Wednesday, January 17, 2024

Building an A5E Library, Part 8

You don't want to start out with a ton of junk when you start a new game and load on so many optional rules and expansion subsystems that your fun turns into an unsustainable mess of piled-on cruft. I plan on starting with the base three books for LU-A5E, and just starting for the first three to five levels here. But I do want a few fun systems from my expansion books that fit the theme of my game.

The classic demons will be present in my game, a nod to old-school AD&D where these were the world's ultimate bad guys. Back in the 1980s, the demons and devils in our games were the ones who plotted, made the orcs invade the lands of good, spoke words of encouragement into the dragon cults and their allies, gave the drow power, and were always there until the characters were high level enough to face them down in an ultimate battle to save the world. From Dante's Guide to Hell, I plan to use two optional systems.

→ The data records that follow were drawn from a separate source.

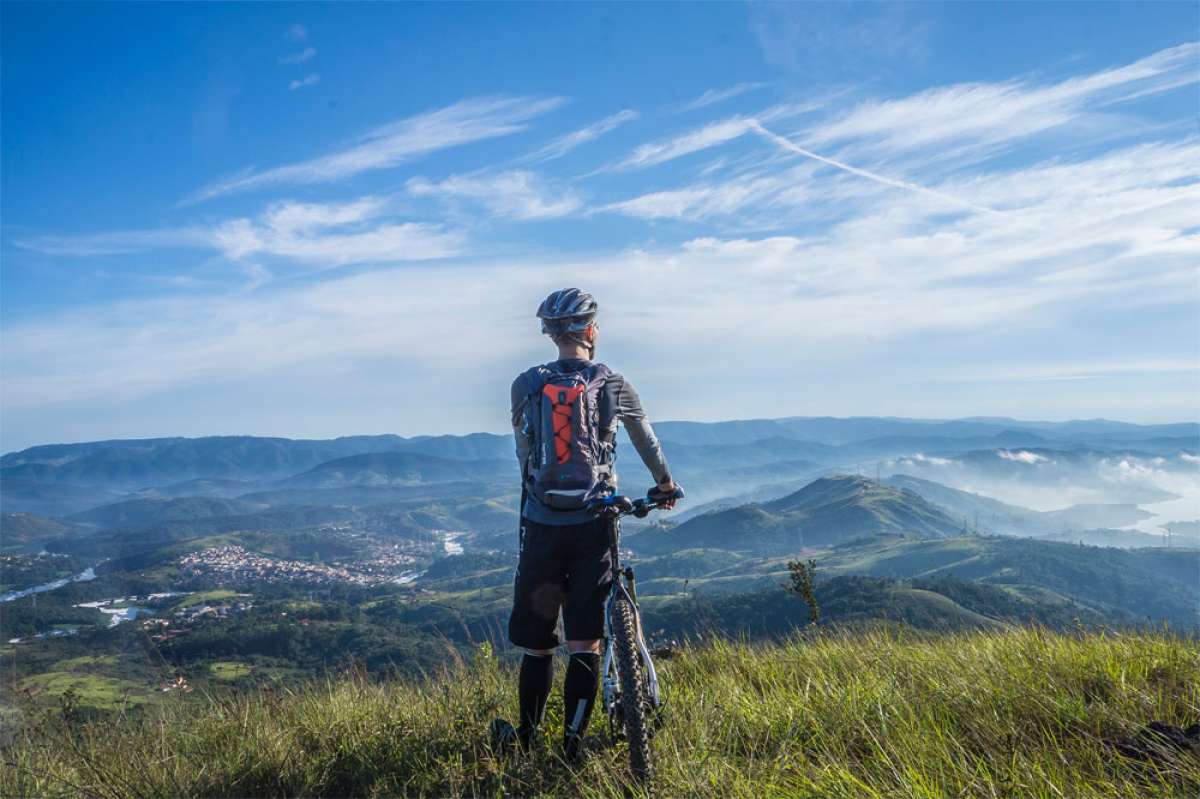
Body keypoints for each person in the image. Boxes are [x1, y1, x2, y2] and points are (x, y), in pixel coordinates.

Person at [491, 287, 680, 762]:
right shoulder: (613, 382)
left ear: (550, 333)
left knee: (537, 647)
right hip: (595, 522)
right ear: (592, 329)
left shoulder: (525, 384)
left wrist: (538, 498)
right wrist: (664, 485)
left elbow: (523, 454)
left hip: (540, 524)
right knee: (585, 643)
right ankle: (572, 746)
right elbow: (646, 441)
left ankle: (528, 741)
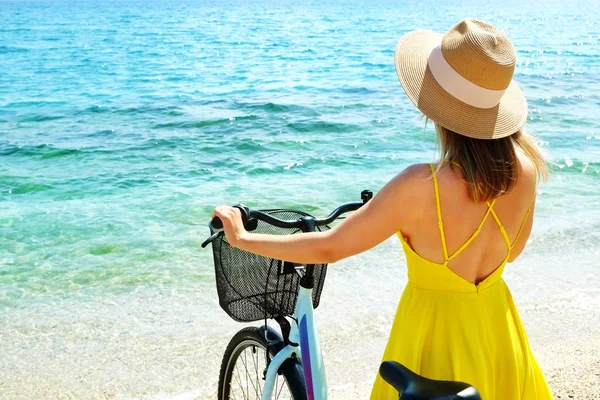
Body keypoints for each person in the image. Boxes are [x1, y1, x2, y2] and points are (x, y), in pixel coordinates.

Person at [212, 19, 552, 399]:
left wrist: (241, 237)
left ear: (438, 109)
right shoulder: (525, 171)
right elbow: (514, 251)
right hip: (497, 332)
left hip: (432, 335)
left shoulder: (419, 185)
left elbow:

The first is Corruption and Damnation, on page 66. Exposure to demonic entities, temples, unholy sites, magic spells, relics, runes, magic items, and evil acts will all tick up characters' corruption counters. To fight the darkness, they must go into it and risk corruption. They will need to atone, do acts of virtue, spend time on holy grounds, and undergo cleansing rituals to remove the taint. Otherwise, they will begin to hear the whispers and be offered untold power by the things they are trying to fight.

Corruption gain could mean a character gets a free level of warlock or other evil class as a dark gift.  There are corrupt classes in plenty of the books I have, and there are more in the PDF-only Player book that is a companion to this one. Everything comes with a price, though. You take the quick road to power, and you will pay the price.

I do plan on milestone achievements instead of counting XP and leveling that way. At any time, if a character has enough corruption, a level will be offered in something nefarious. The bill will come later.

The Sins and Virtues system on page 70 also looks fun and is sort of a yen-yang system of personal choices, like the corruption system, but it is less world-ending and more roleplaying-focused. If my paladin picks Justice as a virtue, they will get +1 on a roll to intimate wrongdoers and can earn extra benefits in the system. If he decides Pride is his sin, he will have disadvantages on rolls when someone flatters him, and if they continue to fall into the sin mechanic in the game, they will suffer new drawbacks. This fun system could be a gateway to corruption if the sin is egregious enough. The system is a lighter-weight one and encourages roleplaying.

Character power does not determine success in this world, and it does not give you immunity from corruption. The more character power you get, the harder you work to break the taint. This puts roleplaying and social encounters on a high level of importance since the threat that is not always easily dealt with is always out there, whispering in the darkness.

Too often in 5E, characters will become unassailable bastions of power and invincible. I want the enemy to be inside everyone, and they will need to observe each other for the telltale signs that the things they fight aren't becoming the dark allies they are working for. While old-school games often lacked these sorts of corruption mechanics, they fit in with the theme and story of the world I want to tell. We have them in newer games, and they not only offer plenty of roleplay opportunities but are also a threat outside of the d20 and system mechanics that offer a different endgame for a character's journey. Too often, we assume, "My character is good forever with no changes," but that isn't always true, given the nasty things they fight.

I will not have "planes" or "alternate worlds." If I do any portals to a modern world, it will be a 1940s pulp-era adventure via Amazing Adventures 5E. No modern technology, the 2020s, Internet, cell phones, or anything like that. Just mad science, two-fisted heroes, gumshoes, gangsters, and the pre-WW2 Nazi bad guys looking for artifacts of magic power. Like Indiana Jones before the last two movies. This is the only "modern world" anyone is getting in my game, and no exceptions trying to go forward in time to grab an iPad.

By keeping this to the 1940s, the advantage of pulp characters will be in gear and skills, whereas fantasy characters will be brute power and magic. Guns will only be limited to pulp characters and toned down to a level where they aren't walking armories. Characters here will have the Sins and Corruption subsystems.

I like this book; it is a self-contained game, and I may run it for fun.

One Million Magic Items may get used early since my love for Diablo-style items knows no bounds, and they force inventive play.

And that is it; I am keeping the start simple and avoiding all the other books, extra monsters, spells, magic items, and the other books in my collection off the table for now. As I need them, they will get added in.